The Maryland Transportation Authority suspended MARC commuter train service at about 3:30 p.m., but reinstated service a short while later. Union Station in downtown D.C. closed briefly after the earthquake, but reopened just before 3:30 p.m. Virginia commuter trains were also suspended but reinstated a short time later.

Amtrak trains are still delayed up and down the East Coast as officials continue checking trains and tracks between Washington and Baltimore.

Effects on Virginia nuclear facility, buildings

There are various reports of building damage throughout the area, including at the National Cathedral. A cathedral spokesperson confirmed to the Washington Business Journal that three pinnacles on the central tower have broken off.

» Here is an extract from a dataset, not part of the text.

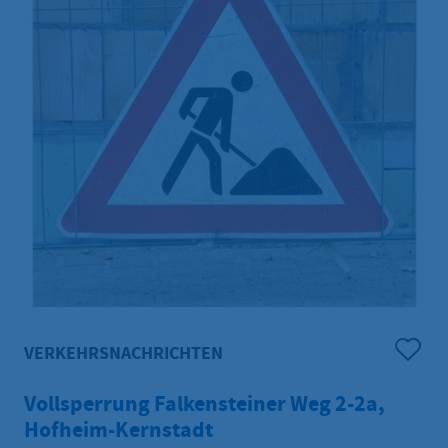
VERKEHRSNACHRICHTEN
Vollsperrung Falkensteiner Weg 2-2a,
Hofheim-Kernstadt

D.C. Fire and EMS spokesman Pete Piringer told the Associated Press that numerous other buildings have been damaged, including the Ecuadorian embassy and a handful of schools. Piringer says all city fire trucks and ambulances have been deployed. Those that aren't responding to calls are driving around and looking for structural damage, injured people and other emergencies, he tells AP.

In Virginia, two reactors at the North Anna Nuclear Power Station in Louisa County, Va. shut off automatically after the earthquake. The plant is located less than 10 miles from the epicenter of the earthquake.

The plant, owned by Dominion Virginia Power, is being run off four emergency diesel generators supplying power for critical safety equipment.

Nuclear Regulatory Commission spokesman Roger Hannah tells the Associated Press the agency was not immediately aware of any damage at nuclear power plants in the southeast. The NRC and Dominion are sending people to inspect the site.

Smithsonian closes buildings as gridlock backs up

The Smithsonian closed all its buildings after the earthquake, noting that the main concern among its facilities is the Smithsonian Castle, according to the Associated Press.

There are some minor cracks and broken glass in the castle, Smithsonian Secretary Wayne Clough tells the AP. The gothic, red-brick castle was built in 1857.

The Smithsonian closures include the National Zoo.